Before the conflict began, India imported roughly 40% of its crude oil from West Asian nations, while a majority of its natural gas also came from the region.

“During the last 60 days, I have been actively monitoring, on a daily basis along with my colleagues in the central and state governments, the supply situation for crude, LNG, LPG, petrol, diesel and aviation fuel… Let me be plain: when a global supply chain faces disruption of 20–30% on important routes and products, no country can be insulated from the shock,” the minister said.

“Yet, 60 days into the disruption, India is standing strong… We have not revised retail petrol and diesel prices. We have not allowed panic to become policy. In many other markets, citizens have seen queues, emergency revisions, rationing concerns, curtailed retail hours and odd-even working hours,” he added.

He also compared the situation with neighbouring countries like Pakistan, Nepal, Maldives, without naming them.

“One country towards our west…announced a petrol emergency revision on April 2. Petrol prices went up by 42.7% and diesel prices by 54.9%. In another country in India’s immediate neighbourhood, petrol prices rose by 39.5% and diesel by 66.9%. Another country to the south, one of our smaller island neighbours, saw petrol prices rise by 35.8% and diesel by 35.9%,” Puri said, adding that even global economies such as the United States, United Kingdom, Germany and the European Union have seen fuel prices surge.

The minister, however, acknowledged the challenges faced by commercial LPG users, where supply has been curtailed. The government’s gas allocation framework, issued under the Essential Commodities Act via the Natural Gas (Supply Regulation) Order, 2026 in March, prioritised domestic LPG needs while curtailing supply for commercial users.

At the top of the priority list, sectors such as household PNG, CNG transport and LPG production are assured 100% of their historical consumption. This is followed by the fertiliser sector, which receives around 70% allocation, while other industries are placed lower in priority with reduced supplies. At the bottom, commercial and non-essential users—including petrochemicals, power and industrial consumers—faced the sharpest curbs, with supplies cut or diverted altogether.

“The sequence was unavoidable,” the ministry said, adding that “this is what kept the flame on in 33 crore Indian homes,” while still providing industry with a transparent channel to raise genuine requirements.

For commercial and industrial users, a three-member committee of executive directors from Indian Oil, Bharat Petroleum and Hindustan Petroleum was constituted to review allocations to restaurants, hotels, industrial canteens and other users.

“State civil supplies departments and industry associations dealt with this committee directly.
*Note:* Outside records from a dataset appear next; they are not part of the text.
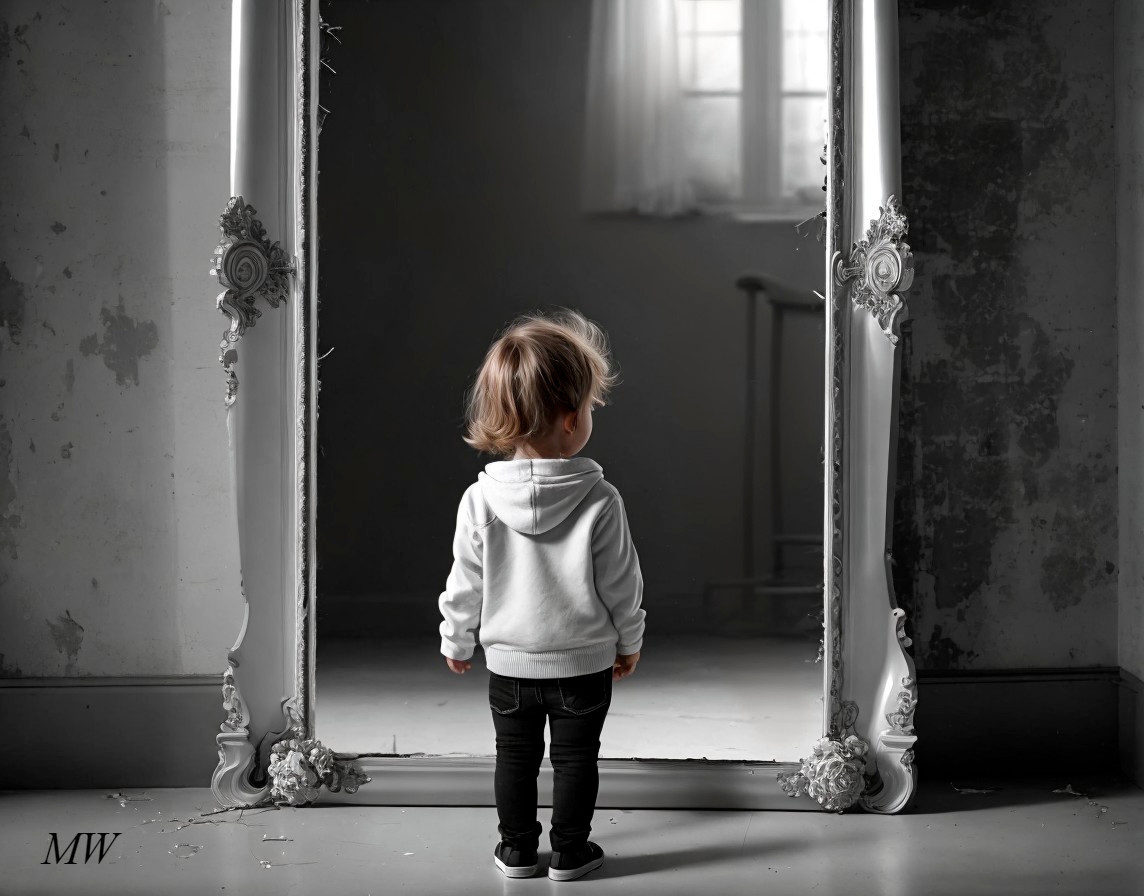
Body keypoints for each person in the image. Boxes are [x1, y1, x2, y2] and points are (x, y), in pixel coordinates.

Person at [438, 309, 646, 882]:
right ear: (571, 417)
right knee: (576, 759)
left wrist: (456, 639)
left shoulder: (478, 501)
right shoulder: (601, 499)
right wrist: (629, 641)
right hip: (582, 663)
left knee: (515, 757)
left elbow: (465, 582)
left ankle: (516, 852)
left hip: (509, 664)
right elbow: (621, 584)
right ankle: (572, 852)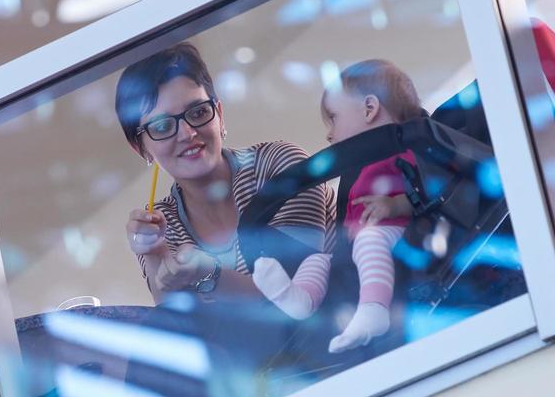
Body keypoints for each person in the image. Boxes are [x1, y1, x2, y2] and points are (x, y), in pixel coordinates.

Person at [119, 42, 336, 315]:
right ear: (140, 148)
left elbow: (291, 301)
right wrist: (155, 255)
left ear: (219, 115)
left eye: (198, 112)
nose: (187, 134)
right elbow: (180, 325)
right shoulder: (161, 224)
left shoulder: (279, 165)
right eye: (162, 126)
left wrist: (211, 275)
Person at [251, 59, 424, 353]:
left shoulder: (406, 149)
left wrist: (396, 204)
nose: (329, 133)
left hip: (394, 233)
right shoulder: (358, 168)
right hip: (358, 243)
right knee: (318, 259)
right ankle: (297, 298)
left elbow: (428, 192)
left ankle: (374, 309)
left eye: (333, 117)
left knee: (369, 240)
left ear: (370, 109)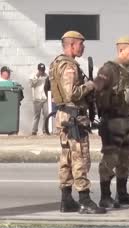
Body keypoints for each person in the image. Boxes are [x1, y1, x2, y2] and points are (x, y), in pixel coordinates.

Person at [48, 30, 106, 214]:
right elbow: (71, 93)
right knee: (80, 157)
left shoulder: (57, 63)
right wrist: (91, 85)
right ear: (71, 45)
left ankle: (66, 199)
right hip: (73, 117)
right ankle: (84, 199)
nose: (83, 47)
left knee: (67, 158)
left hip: (65, 116)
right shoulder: (69, 66)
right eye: (81, 44)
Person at [93, 36, 129, 208]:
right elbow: (96, 90)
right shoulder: (108, 69)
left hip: (128, 119)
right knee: (110, 158)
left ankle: (122, 193)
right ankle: (105, 196)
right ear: (121, 50)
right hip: (112, 120)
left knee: (126, 158)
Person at [30, 63, 48, 136]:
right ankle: (34, 130)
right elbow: (31, 84)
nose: (42, 72)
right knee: (37, 115)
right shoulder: (33, 76)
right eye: (40, 70)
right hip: (37, 99)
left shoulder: (47, 76)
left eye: (43, 70)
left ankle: (45, 130)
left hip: (45, 98)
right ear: (38, 70)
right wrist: (37, 77)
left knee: (46, 115)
Today, commercial LPG is at about 70% of pre-crisis levels, with priority given to steel, automobiles, textiles, dyeing, chemicals and plastics—precisely the labour-intensive sectors that South Gujarat depends on. Morbi, which had access to LPG and propane as fuels, faced challenges, but the industry is now back in full steam,” he said.

Puri’s remarks coincide with reports that the Centre has increased the price of 19 kg commercial LPG cylinders by ₹993 across the country. Indian Oil Corporation said retail prices of petrol, diesel and 14.2 kg domestic LPG cylinders remain unchanged, while aviation turbine fuel (ATF) for domestic airlines has also been kept steady.

However, prices of bulk and commercial LPG (less than 1% of consumption), bulk diesel and ATF for international airline operations have been raised, while roughly 4% of products have seen price cuts. The company said this reflects a calibrated approach under the guidance of the Ministry of Petroleum and Natural Gas to balance global market trends with domestic economic stability.